Follow the trend of decorating food with edible flowers with this recipe for melt-in-your-mouth Parmesan shortbread!
Prep Time: 10 minutes
Rest Time: 15 minutes
Baking Time: 10-12 minutes at 350°F (180°C)
Difficulty: easy
Yield: 25-30 shorbreads
Ingredients
- 1 1/4 cup of parmesan, grated (150 g)
- 1/3 cup + 2 tablespoons of cold butter, cut in chunks (100 g)
- 1 cup + 1 tablespoon of all purpose flour (150 g)
- some edible flowers
Instructions
- Preheat oven to 350°F (180°C). Line an oven tray with baking paper and set aside.
- Grate the parmesan.
- In the bowl of the food processor, pour the parmesan cheese, then add the butter and flour, and mix for about 2 minutes.
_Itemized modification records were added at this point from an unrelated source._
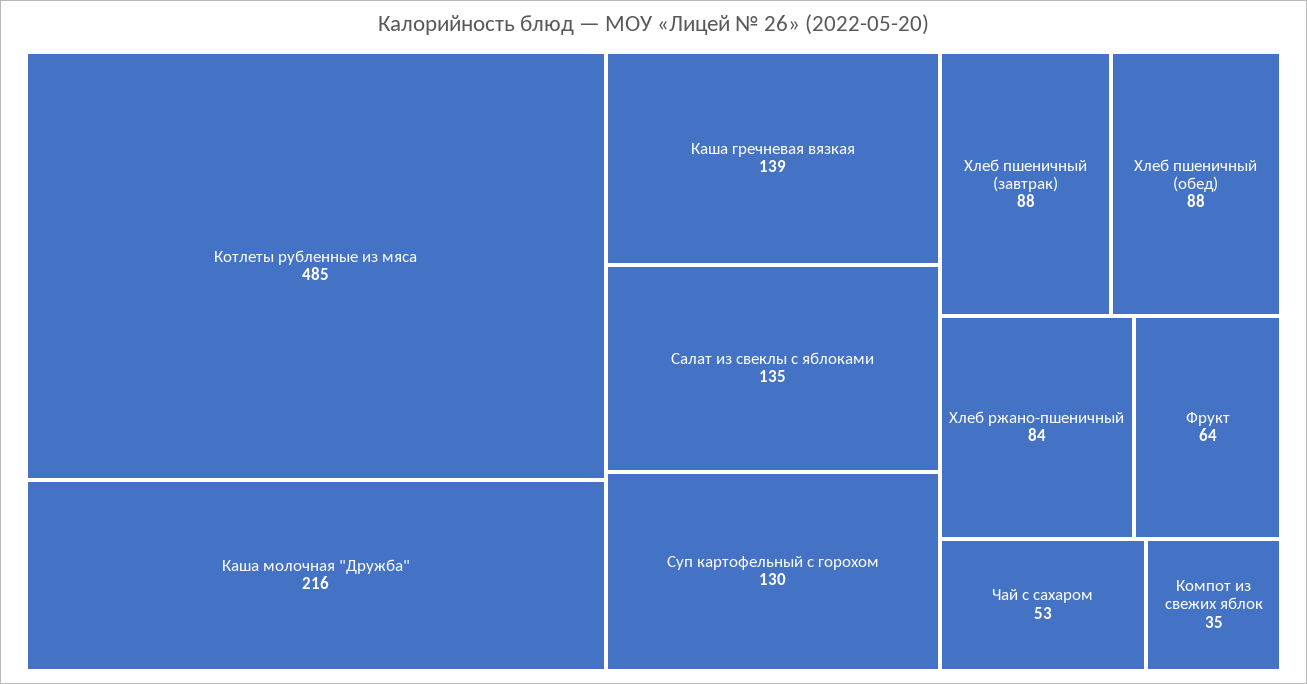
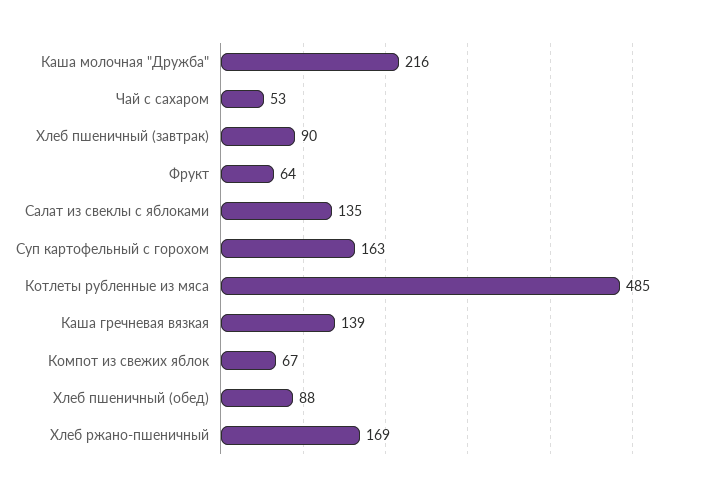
  {
    "Котлеты рубленные из мяса": 485,
    "Каша молочная \"Дружба\"": 216,
    "Каша гречневая вязкая": 139,
    "Салат из свеклы с яблоками": 135,
-   "Суп картофельный с горохом": 130,
+   "Суп картофельный с горохом": 163,
-   "Хлеб пшеничный (завтрак)": 88,
+   "Хлеб пшеничный (завтрак)": 90,
    "Хлеб пшеничный (обед)": 88,
-   "Хлеб ржано-пшеничный": 84,
+   "Хлеб ржано-пшеничный": 169,
    "Фрукт": 64,
    "Чай с сахаром": 53,
-   "Компот из свежих яблок": 35
+   "Компот из свежих яблок": 67
  }

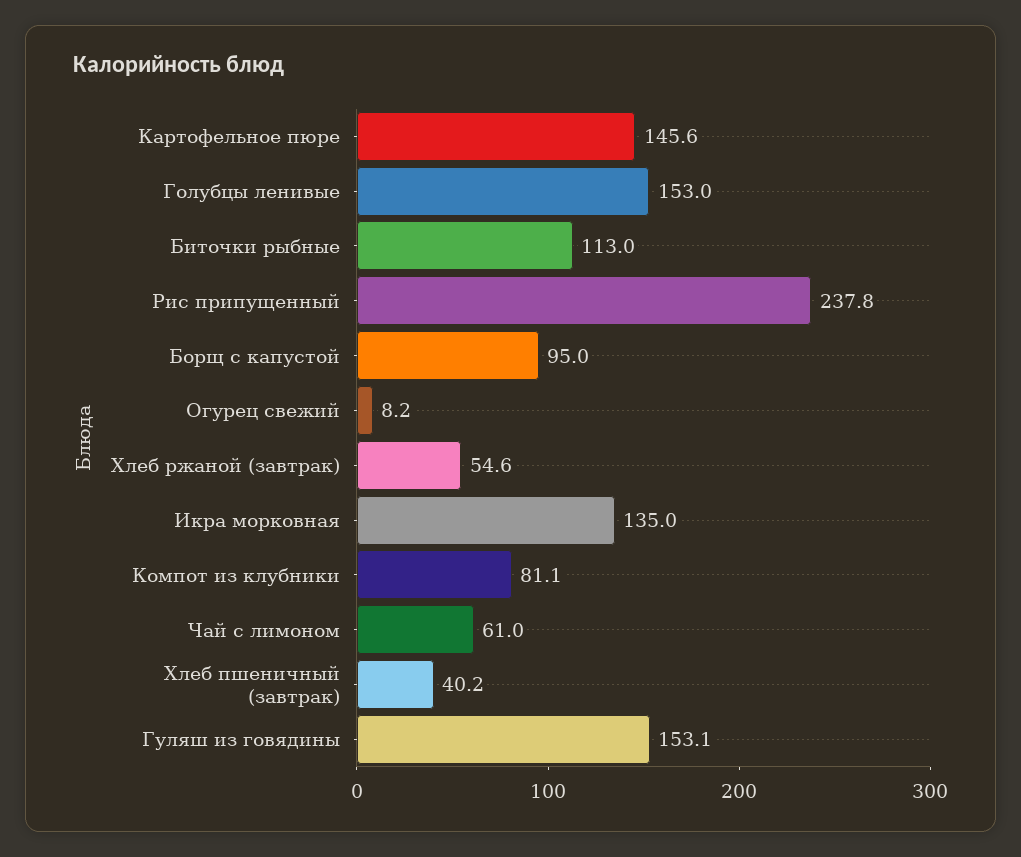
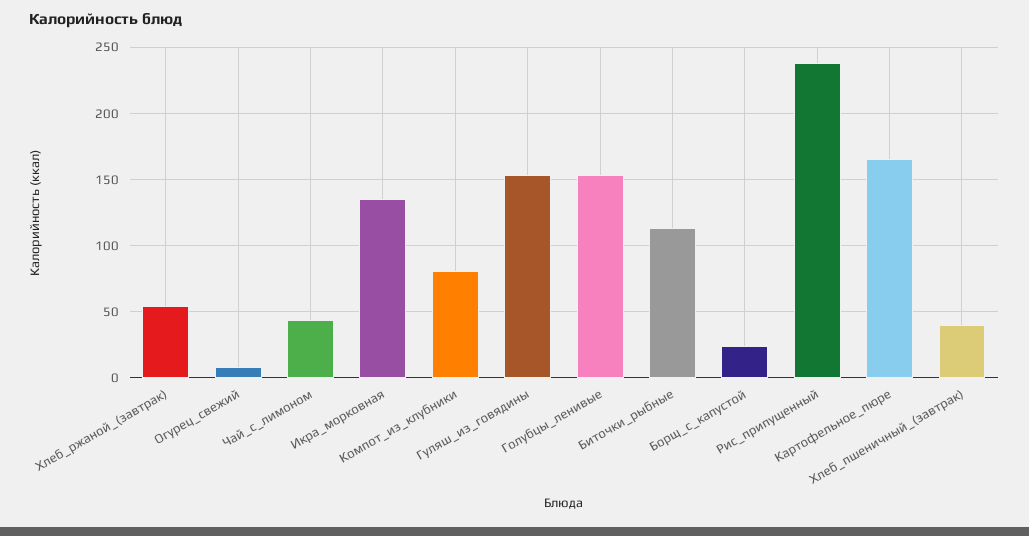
  {
-   "Картофельное пюре": 145.6,
+   "Картофельное пюре": 165,
    "Голубцы ленивые": 153,
    "Биточки рыбные": 113,
    "Рис припущенный": 237.8,
-   "Борщ с капустой": 95,
+   "Борщ с капустой": 25,
    "Огурец свежий": 8.2,
    "Хлеб ржаной (завтрак)": 54.6,
    "Икра морковная": 135,
    "Компот из клубники": 81.1,
-   "Чай с лимоном": 61,
+   "Чай с лимоном": 45,
    "Хлеб пшеничный (завтрак)": 40.2,
    "Гуляш из говядины": 153.1
  }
The dough really looks like sand, that’s normal!
- Remove the dough from the bowl and divide it into 2 piles.
- Roll each one into a sausage shape, pressing firmly with your fingers, and place the sausages in the refrigerator for 10-15 minutes to facilitate cutting.
- After this time, cut the sausages into thin slices (0.20 inches – 0.5 cm max.).
- Arrange the slices on the prepared baking sheet, making sure to space them out a bit, then place a few edible flower petals on top.
- Bake for 10-12 minutes at 350°F (180°C) or until the shortbread is light in color.
- Remove from oven and cool on a wire rack before serving.